## EXERCISE A
In the text on the Drosophila suzukii CAPA receptor, recast the paragraph beginning "Interpretive Summary: Spotted-wing drosophila" as a concise bulleted list that retains its main facts.
## EXERCISE B
Carry on the text on the Drosophila suzukii CAPA receptor study from the point at which it stops.

## TEXT BLOCK
★ ★ ★ ★
Functional expression and characterization of CAPA receptor in the digestive tract and life stages of Drosophila suzukii, and differential activities with insect PRXamide peptides

Authors: Price, Briana; JANG, HYO SANG - Oregon State University; PARKS, RYSSA - Oregon State University; Choi, Man-Yeon

Submitted to: Archives of Insect Biochemistry and Physiology
Publication Type: Peer Reviewed Journal
Publication Acceptance Date: 12/18/2023
Publication Date: 8/16/2024
Citation: Price, B.E., Jang, H., Parks, R., Choi, M.Y. 2024. Functional expression and characterization of CAPA receptor in the digestive tract and life stages of Drosophila suzukii, and differential activities with insect PRXamide peptides. Archives of Insect Biochemistry and Physiology. 116(4):e22080. https://doi.org/10.1002/arch.22080.
DOI: https://doi.org/10.1002/arch.22080

Interpretive Summary: Spotted-wing drosophila (SWD), Drosophila suzukii, is an invasive vinegar fly that is a major threat to the small fruits and cherries industries globally. The primary control methods for SWD rely on conventional insecticides, mostly chemical applications. A recent research approach has sought to develop chemical alternatives focused on biologically based control methods. This study identified and characterized a neuropeptide (= short protein molecules produced in nerve tissues, i.e., brain) and its receptor from SWD – the neuropeptide name is CAPA. CAPA peptide and its receptor are involved in various biological functions in insects, including diuresis, anti-diuresis, and renal modulation (= similar to the kidney work in mammals). We tested 36 bioactive peptides, including the CAPA peptide, and evaluated insecticidal effects on SWD survival. The results will be used to develop new SWD controls in the field.
★ ★ ★ ★
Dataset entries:
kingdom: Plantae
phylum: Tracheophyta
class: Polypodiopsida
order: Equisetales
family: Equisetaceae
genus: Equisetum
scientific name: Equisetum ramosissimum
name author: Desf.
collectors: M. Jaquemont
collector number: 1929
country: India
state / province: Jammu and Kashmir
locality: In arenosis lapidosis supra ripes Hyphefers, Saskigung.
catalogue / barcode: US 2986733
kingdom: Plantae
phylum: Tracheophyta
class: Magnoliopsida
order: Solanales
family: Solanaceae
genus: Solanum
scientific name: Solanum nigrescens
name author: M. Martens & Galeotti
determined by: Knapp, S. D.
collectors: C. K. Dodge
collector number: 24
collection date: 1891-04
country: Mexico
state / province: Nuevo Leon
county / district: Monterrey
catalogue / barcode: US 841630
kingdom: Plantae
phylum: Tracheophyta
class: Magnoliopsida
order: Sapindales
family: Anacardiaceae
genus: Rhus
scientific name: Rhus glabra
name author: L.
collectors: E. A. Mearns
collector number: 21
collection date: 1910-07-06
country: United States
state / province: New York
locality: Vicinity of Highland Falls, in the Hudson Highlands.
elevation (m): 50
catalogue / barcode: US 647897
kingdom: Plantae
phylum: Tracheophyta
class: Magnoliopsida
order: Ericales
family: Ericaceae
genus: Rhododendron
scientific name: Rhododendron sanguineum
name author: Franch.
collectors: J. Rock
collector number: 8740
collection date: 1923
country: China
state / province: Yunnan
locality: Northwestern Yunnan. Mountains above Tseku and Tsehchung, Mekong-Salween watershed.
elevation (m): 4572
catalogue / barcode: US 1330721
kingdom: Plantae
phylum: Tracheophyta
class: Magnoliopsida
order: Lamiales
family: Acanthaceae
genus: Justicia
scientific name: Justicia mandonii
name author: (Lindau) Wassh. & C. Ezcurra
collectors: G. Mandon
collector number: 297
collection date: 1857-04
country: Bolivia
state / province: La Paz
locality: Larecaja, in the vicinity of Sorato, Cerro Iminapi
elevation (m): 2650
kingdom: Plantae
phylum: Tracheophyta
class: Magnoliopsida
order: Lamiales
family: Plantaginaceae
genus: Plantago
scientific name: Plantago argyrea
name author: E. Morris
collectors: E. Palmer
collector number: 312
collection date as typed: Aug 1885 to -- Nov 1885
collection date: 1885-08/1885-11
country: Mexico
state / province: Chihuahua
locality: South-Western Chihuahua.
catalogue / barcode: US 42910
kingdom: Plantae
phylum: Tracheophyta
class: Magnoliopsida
★ ★ ★ ★
## TASK OUTPUT A
- Spotted-wing drosophila (SWD), Drosophila suzukii, is an invasive vinegar fly and a major global threat to the small fruits and cherries industries.
- SWD control relies mainly on conventional insecticides, mostly chemical applications; recent research seeks biologically based alternatives.
- The study identified and characterized the neuropeptide CAPA and its receptor from SWD.
- CAPA and its receptor are involved in diuresis, anti-diuresis, and renal modulation in insects.
- The researchers tested 36 bioactive peptides, including CAPA, and evaluated their insecticidal effects on SWD survival.
- The results will be used to develop new SWD controls in the field.

## TASK OUTPUT B
Technical Abstract: Insect capa genes encode multiple neuropeptides, including CAPA-periviscerokinin (CAPA-PVK) peptides that specifically are known to cause diuresis or anti-diuresis in some organisms. Here we identified and characterized a corresponding G protein-coupled receptor (GPCR) to the D. suzukii CAPA-PVK peptides, CAPA receptor (CAPA-R). In insect cell-based functional expression assays, we evaluated responses of CAPA-R to D. suzukii CAPA-PVKs, CAPA-PVKs from five species in Insecta, one species from Mollusca, modified CAPA-PVK peptides, and some PRXamide family peptides, such as pyrokinin (PK), diapause hormone (DH), and ecdysis-triggering hormone (ETH) peptides to better characterize the behavior of D. suzukii CAPA-R. Functional studies revealed that the D. suzukii CAPA-R is strongly activated both of its own natural D. suzukii CAPA-PVKs, and interestingly, it was strongly activated by other CAPA-PVK peptides from Frankliniella occidentallis (Thysanoptera), Solenopsis invicta (Hymenoptera), Helicoverpa zea, and Plutella xylostella (Lepidoptera). However, D. suzukii CAPA-R was not activated by Mollusca CAPA-PVK or the other PRXamide peptides. The CAPA-R was highly expressed in the Malpighian tubules, compared to other digestive organs or the rest of body, which is supportive of diuretic/antidiuretic functionality. When compared across life stages of D. suzukii, expression of CAPA-R was approximately 1.5x greater in the 3rd instar than the other stages and minimally detected in the eggs, 4-day old pupae and 3-day old adults. These results foundationally characterized the D. suzukii CAPA-R, and the short peptides identified using the CAPA-R help in the development of biological targets for this species.